As far as I understood, the RoBERTa model implemented by the huggingface library, uses BPE tokenizer. Here is the link for the documentation:
However, I have a custom tokenizer based on WordPiece tokenization and I used the BertTokenizer.
Because my customized tokenizer is much more relevant for my task, I prefer not to use BPE.
When I pre-trained the RoBERTa from scratch (RobertaForMaskedLM) with my custom tokenizer the loss for the MLM task was much better than the loss with BPE. However, when it comes to fine-tuning, the model (RobertaForSequenceClassification) perform poorly. I am almost sure the problem is not about the tokenizer. I wonder if the huggingface library for the RobertaForSequenceClassification is not compatible with my tokenizer.

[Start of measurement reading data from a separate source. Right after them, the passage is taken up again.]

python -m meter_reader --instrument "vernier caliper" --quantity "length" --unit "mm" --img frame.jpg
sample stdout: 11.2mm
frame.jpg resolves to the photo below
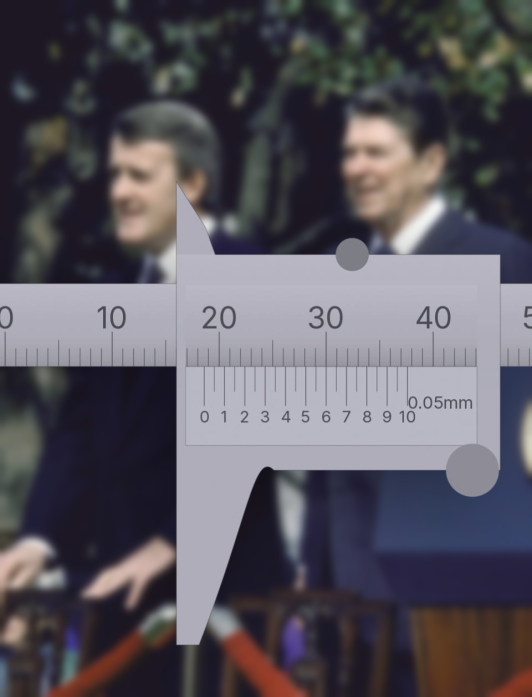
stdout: 18.6mm
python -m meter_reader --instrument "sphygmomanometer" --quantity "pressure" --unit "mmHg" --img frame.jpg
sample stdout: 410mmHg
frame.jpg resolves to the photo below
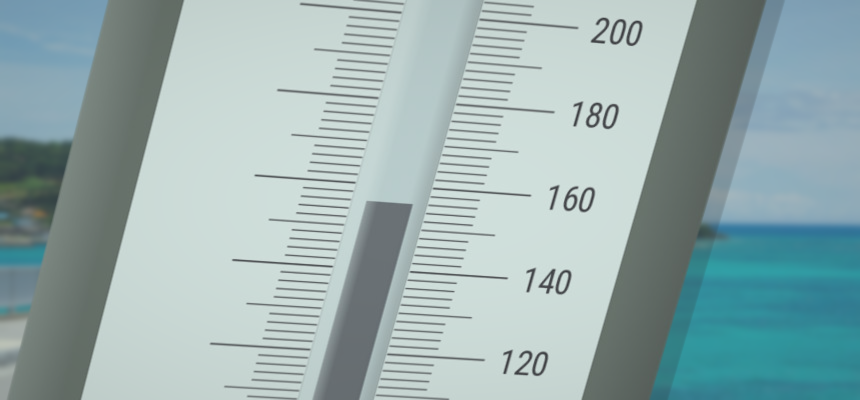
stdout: 156mmHg
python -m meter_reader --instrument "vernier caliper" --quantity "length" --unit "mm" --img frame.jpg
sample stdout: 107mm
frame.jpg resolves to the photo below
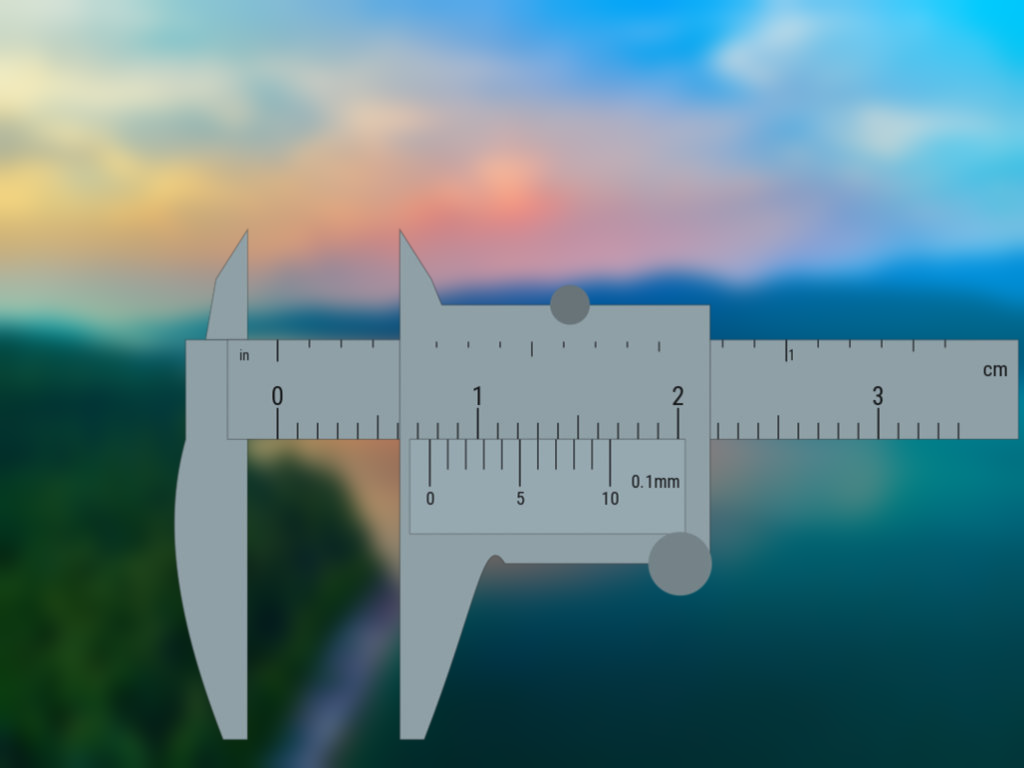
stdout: 7.6mm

Details about the fine-tuning:
task: multilabel classification with imbalanced labels.
epochs: 20
loss: BCEWithLogitsLoss()
optimizer: Adam, weight_decay_rate:0.01, lr: 2e-5, correct_bias: True
The F1 and AUC was very low because the output probabilities for the labels was not in accordance with the actual labels (even with a very low threshold) which means the model couldn't learn anything.
*
Note: The pre-trained and fine-tuned RoBERTa with BPE tokenizer performs better than the pre-trained and fine-tuned with custom tokenizer although the loss for MLM with custom tokenizer was better than BPE.